Clinicians who treat patients with Borderline Personality Disorder (BPD) are likely to encounter the question of whether to admit to hospital at some point or another. Patients with BPD have a relatively high rate of multiple service usage, including that of hospital inpatient units and emergency departments. Many patients may consider hospital visitation as a means of containing intolerable affect states, and thus may approach the hospital on a relatively frequent basis. Others may hope to avoid admission, but may end up at hospital due to severe suicidality or other symptoms of a comorbid Axis I disorder (See section on Comorbidities on the Associated Features page).
There is virtually no empirical consensus regarding the use of hospitalization in the treatment of patients with BPD. Although many patients with BPD end up being hospitalized at some point in time, at least for a brief admission, no clinical trials have tested the effectiveness of inpatient treatment for reducing suicidal behaviour or treating other symptoms of the disorder (Paris, 2004). However, findings from a large-scale study in the Netherlands that examined 3 levels of care (outpatient, day treatment, inpatient) for patients with cluster B (primarily borderline) Personality Disorders (PD) found similarly positive outcomes for all three levels (Bartak et al., 2011). Even after accounting for the strong influence of baseline patient characteristics, there seemed to be a slight advantage for inpatient treatment.
According to the American Psychiatric Association Practice Guideline for the Treatment of Patients with BPD (Oldham et al., 2001), indications for extended inpatient hospitalization include: persistent and severe suicidality, self-destructiveness, or nonadherence to outpatient treatment or partial hospitalization; comorbid refractory axis I disorder (e.g., eating disorder, mood disorder) that presents a potential threat to life; comorbid substance abuse or dependence that is severe and unresponsive to outpatient treatment or partial hospitalization (See page on Substance Abuse); continued risk of assaultive behaviour toward others despite brief hospitalization; symptoms of sufficient severity to interfere with functioning, work, or family life (See section on Functional Impairment on the Associated Features page) that are unresponsive to outpatient treatment, partial hospitalization, and brief hospitalization.

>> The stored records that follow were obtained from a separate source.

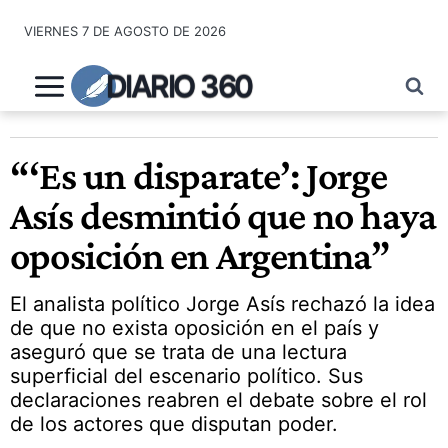
Saltar
VIERNES 7 DE AGOSTO DE 2026
al
contenido
DIARIO 360
“‘Es un disparate’: Jorge
Asís desmintió que no haya
oposición en Argentina”
El analista político Jorge Asís rechazó la idea
de que no exista oposición en el país y
aseguró que se trata de una lectura
superficial del escenario político. Sus
declaraciones reabren el debate sobre el rol
de los actores que disputan poder.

The APA practice guidelines recommend brief hospitalization when a patient presents imminent danger to others, has lost control of suicidal impulses or made a serious suicide attempt, is experiencing transient psychotic episodes associated with loss of impulse control or impaired judgement, or has symptoms of sufficient severity to interfere with functioning, work or family life that are unresponsive to outpatient treatment or partial hospitalization. In practice, however, many patients with borderline personality disorder meet these criteria but are never hospitalized (Pascual et al., 2007).
Among the most common reasons why borderline patients are admitted to hospital are serious suicide attempts and episodes of psychosis (Hull, Yeomans, Clarkin, & Li, 1996). Hospitalization in such cases can provide an opportunity for review of a patient’s treatment plan and to control symptoms of psychosis with neuroleptic medication. In general, however, recommendations in the literature suggest that hospitalizations should be brief (Linehan, 1993; Paris, 2004) and that suicidal behaviour is best managed in structured outpatient psychotherapy (McMain, 2007; Oldham, 2006; Paris, 2008). Ultimately, clinical judgement must guide decisions about whether to hospitalize a patient and a range of factors, including the patient’s risk for suicide, need to be evaluated.